Electric Blues
Of all the produce that grows wild in Maine, perhaps nothing is more widely coveted than the wild blueberry. Nearly the entire wild blueberry crop in North America comes from Maine, where the fruit appreciates the acidic soil and generous rainfall. Aficionados appreciate the flavor, too–more intense and vibrant than that of the bigger and pulpy, cultivated blues.

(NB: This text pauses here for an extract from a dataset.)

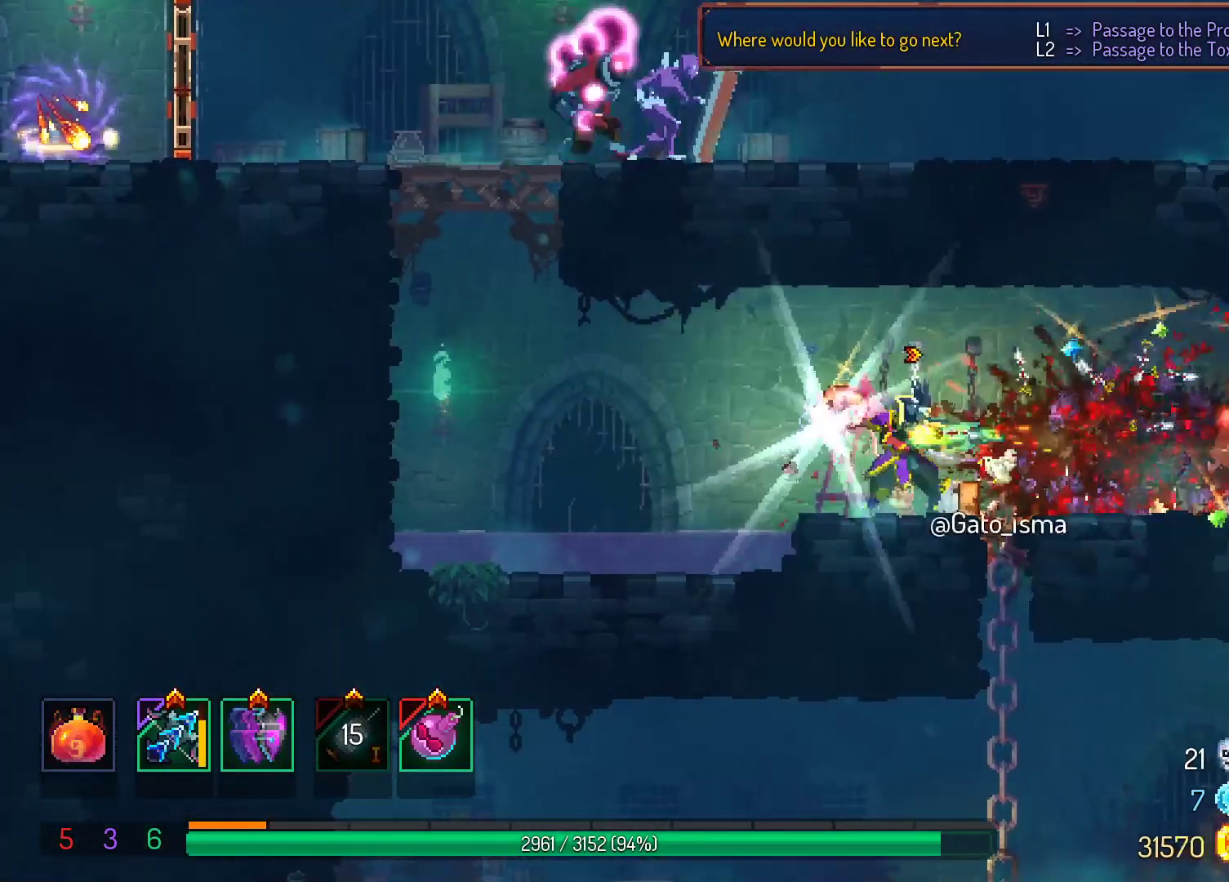
{"dt_ms": 500, "buttons": [], "right_stick": "center", "events": []}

Wild blueberries also do not burst as readily as their domesticated cousins and hold their color better, which makes them much more versatile and attractive when cooked. You might call them the chickens of the berry world–mouth-watering in creations that are savory or sweet, hot or cold, spicy or mild. First canned in Cherryfield, Maine, during the Civil War for the Union Army, blueberries–once limited to pies, cakes, muffins, breads, pancakes, jams, yogurt, ice cream, and sauces–have jumped the fence to star as the surprise ingredient in vinegars, wines, gin, chutneys, salsas, rangoons, and truffles.

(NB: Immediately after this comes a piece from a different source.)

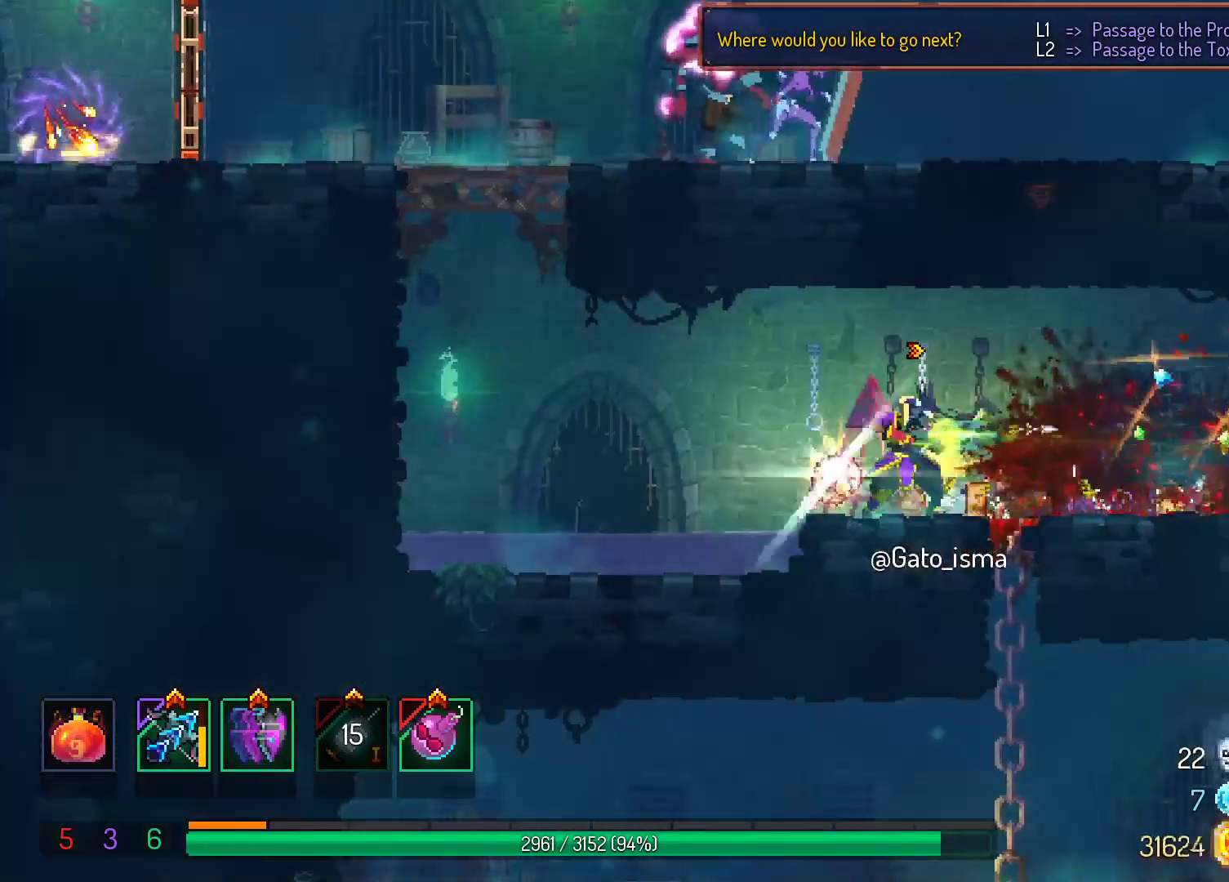
{"dt_ms": 500, "buttons": [], "right_stick": "center", "events": []}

“In the state of Maine, you want to sell anything, put wild blueberries in it,” says Tim Jordan, who runs Out On a Limb, based at his home in Lamoine. His firm’s products sizzle with blueberry spread, blueberry salsa, and a jam-like mixture of blueberries, strawberries, and apples called Taste of Maine.
Many purveyors wild blueberry items are as tart as the food itself.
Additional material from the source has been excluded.